··· Data listing ···

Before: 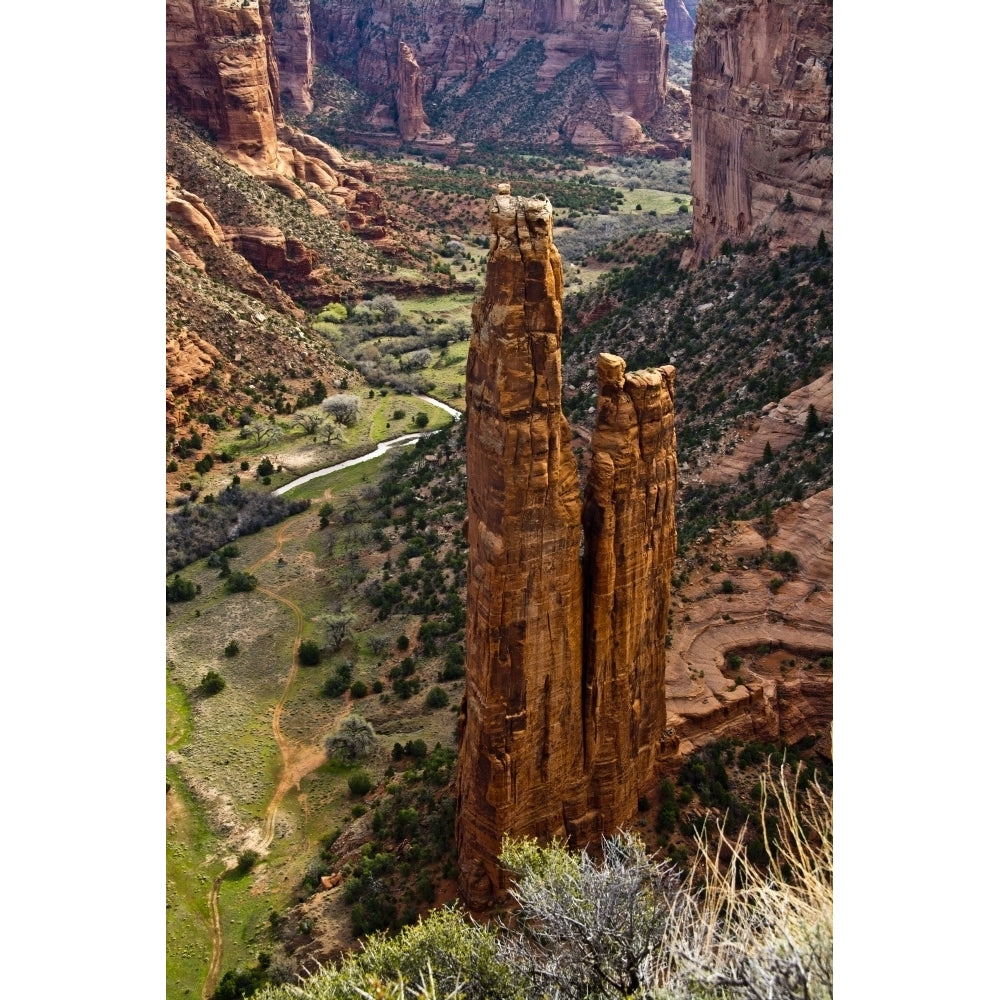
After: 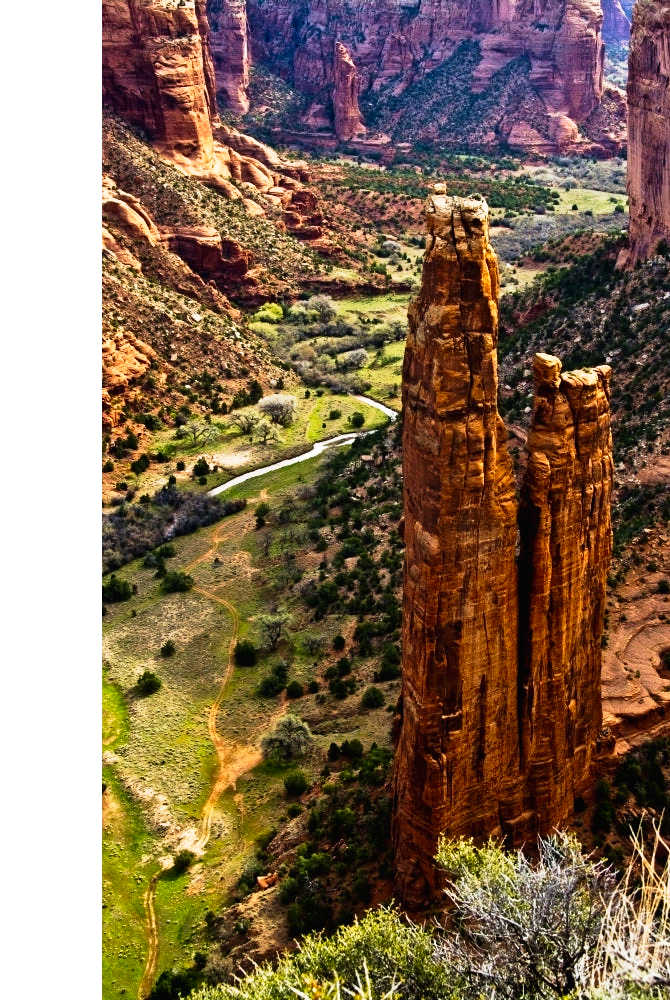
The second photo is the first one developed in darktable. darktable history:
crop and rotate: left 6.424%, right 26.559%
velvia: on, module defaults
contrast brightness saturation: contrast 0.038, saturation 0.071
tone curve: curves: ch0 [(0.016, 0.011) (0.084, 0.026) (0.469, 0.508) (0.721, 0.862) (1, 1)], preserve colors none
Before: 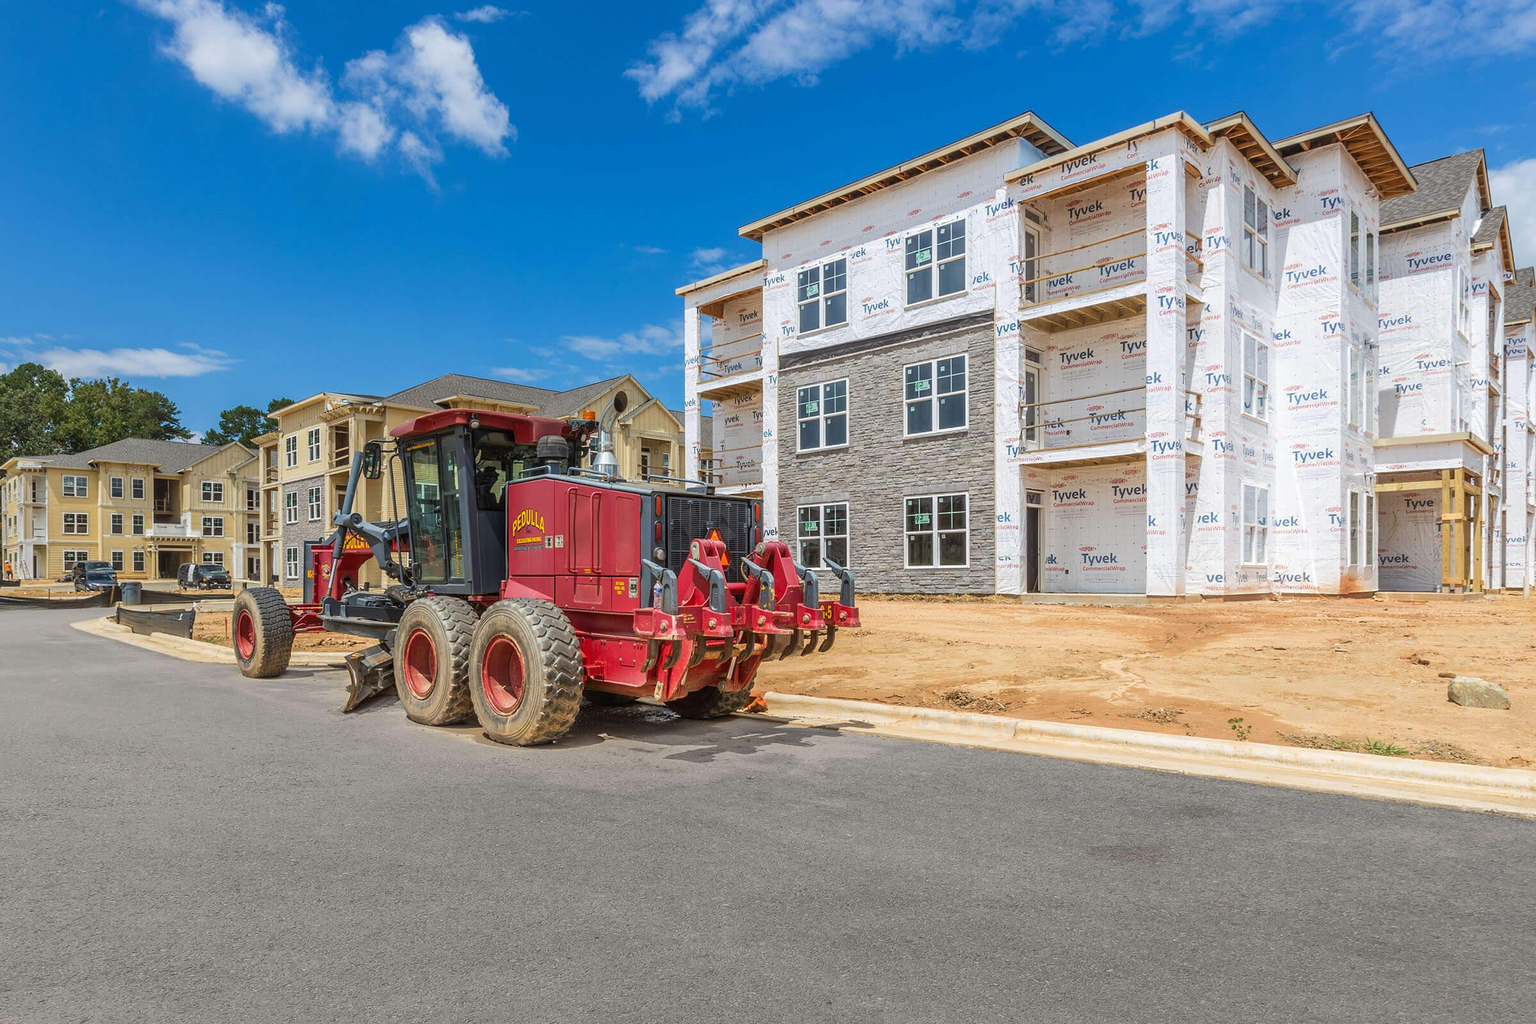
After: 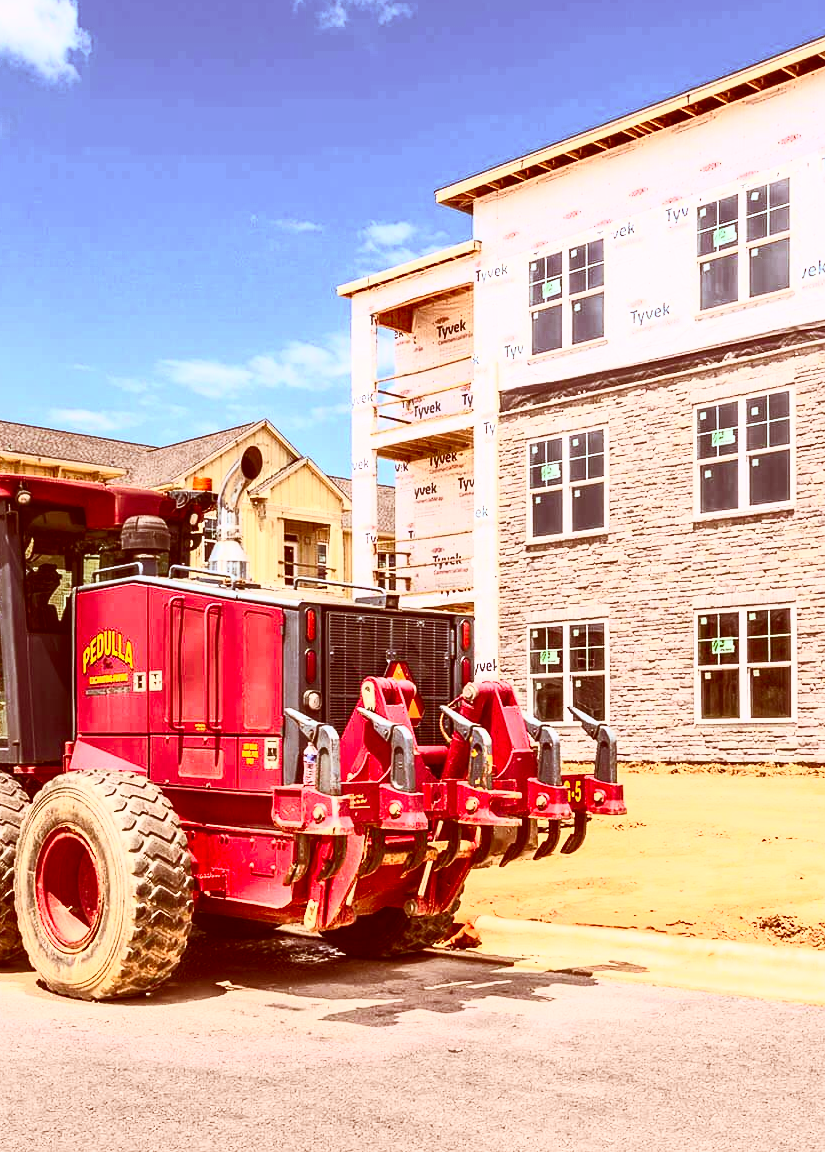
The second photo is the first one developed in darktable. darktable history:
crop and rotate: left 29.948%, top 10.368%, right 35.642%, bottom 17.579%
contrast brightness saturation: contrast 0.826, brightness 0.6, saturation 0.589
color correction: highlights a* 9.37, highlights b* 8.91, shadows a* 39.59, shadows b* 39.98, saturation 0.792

···

→ Work to be completed: Copy out every one of the lines above word for word, leaving out the pictures.

→ Exercise response:
Before: 
After: 
The second photo is the first one developed in darktable. darktable history:
crop and rotate: left 6.424%, right 26.559%
velvia: on, module defaults
contrast brightness saturation: contrast 0.038, saturation 0.071
tone curve: curves: ch0 [(0.016, 0.011) (0.084, 0.026) (0.469, 0.508) (0.721, 0.862) (1, 1)], preserve colors none
Before: 
After: 
The second photo is the first one developed in darktable. darktable history:
crop and rotate: left 29.948%, top 10.368%, right 35.642%, bottom 17.579%
contrast brightness saturation: contrast 0.826, brightness 0.6, saturation 0.589
color correction: highlights a* 9.37, highlights b* 8.91, shadows a* 39.59, shadows b* 39.98, saturation 0.792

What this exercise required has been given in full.